O governo percebeu a gravidade da ofensiva e intensificou as articulações para barrar o projeto. Também ontem, o presidente Luiz Inácio Lula da Silva reuniu-se no Palácio da Alvorada com o presidente da Câmara, Hugo Motta (Republicanos-PB), em encontro não registrado na agenda oficial. Segundo relatos, Lula reiterou sua posição contrária à anistia e cobrou que o Legislativo não endosse uma medida que, em sua visão, desmoraliza o Judiciário.

Ao mesmo tempo, buscou manter abertas as pontes de negociação ao tratar de pautas econômicas de interesse direto da população, como a medida provisória que amplia a tarifa social de energia elétrica e o projeto que isenta de Imposto de Renda quem recebe até R$ 5 mil. O Palácio do Planalto depende de Motta para mudar a pauta da Câmara e virar a página da anistia, a partir de uma negociação no Senado, para aprovação de um projeto de redução das penas dos condenados de 8 de Janeiro. O problema é que onde passa boi, passa boiada.

Ambiente deteriorado


A relação entre o Congresso e o Supremo ganhou nova fonte de atrito depois da decisão do ministro do Supremo Tribunal Federal (STF) Flávio Dino de suspender os repasses das chamadas "emendas Pix". Usadas para transferir recursos federais diretamente a estados e municípios, essas emendas movimentaram R$ 17,5 bilhões entre 2020 e 2024, sem rastreabilidade adequada. Auditoria da Controladoria-Geral da União (CGU) apontou irregularidades em nove cidades, que vão de superfaturamento e desvios de objeto, até falhas graves de transparência. Dino não apenas bloqueou os recursos, como acionou a Polícia Federal (PF) para investigar, escancarando um esquema que vinha funcionando como válvula de escape orçamentária para parlamentares.

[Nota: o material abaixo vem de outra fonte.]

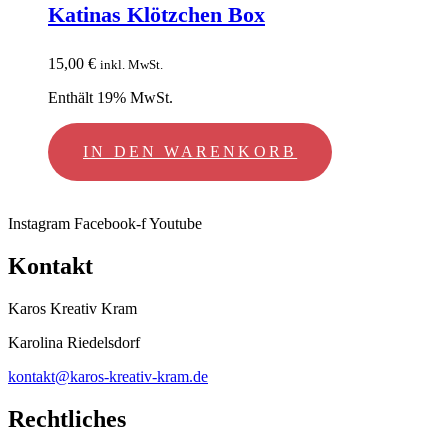
Katinas Klötzchen Box
15,00
€
inkl. MwSt.
Enthält 19% MwSt.
IN DEN WARENKORB
Instagram
Facebook-f
Youtube
Kontakt
Karos Kreativ Kram
Karolina Riedelsdorf
kontakt@karos-kreativ-kram.de
Rechtliches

A medida reforça o discurso de combate à corrupção e atende às exigências de transparência fixadas pelo STF desde 2024, mas provocou forte reação no Congresso, que se vê privado de um instrumento fundamental de barganha política. A suspensão das emendas pode isolar o governo em votações estratégicas, inclusive na própria batalha contra a anistia.

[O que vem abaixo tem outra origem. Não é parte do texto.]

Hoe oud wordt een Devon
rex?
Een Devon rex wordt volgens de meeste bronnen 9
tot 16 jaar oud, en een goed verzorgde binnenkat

Enquanto isso, no cenário internacional, a pressão norte-americana cresce. O secretário de Estado, Marco Rubio, classificou os ministros do STF como "juízes ativistas" e prometeu anunciar, em breve, medidas adicionais contra o Brasil, em resposta à condenação de Bolsonaro. Em entrevista à Fox News, chegou a acusar a Corte de tentar punir cidadãos americanos de forma extraterritorial.

Donald Trump reforçou o discurso, chamando a decisão de "terrível" e demonstrando insatisfação com o julgamento. Essa combinação de vozes republicanas não apenas fortalece Bolsonaro no discurso interno de perseguição política, como também ameaça o país com sanções que podem atingir setores estratégicos da economia e comprometer relações comerciais de peso.

A tese de "pacificação nacional" é defendida pela base bolsonarista como um eufemismo para a impunidade. A democracia brasileira vive mais uma encruzilhada: aceitar uma anistia que relativiza o crime de golpe de Estado ou enfrentar o risco de radicalização e instabilidade institucional, no qual a governabilidade do país está sendo posta à prova

O resultado é um ambiente político deteriorado: Bolsonaro, mesmo condenado, segue como polo de atração da oposição, orientando a agenda do Congresso e provocando reações do Executivo e do Judiciário. Lula busca resistir sem romper com a Câmara. Dino investe na transparência e enfrenta a ira parlamentar. E o STF tenta preservar a autoridade de sua decisão histórica. Ao mesmo tempo, os Estados Unidos intervêm abertamente, sinalizando que o futuro das relações bilaterais dependerá do destino político de Bolsonaro.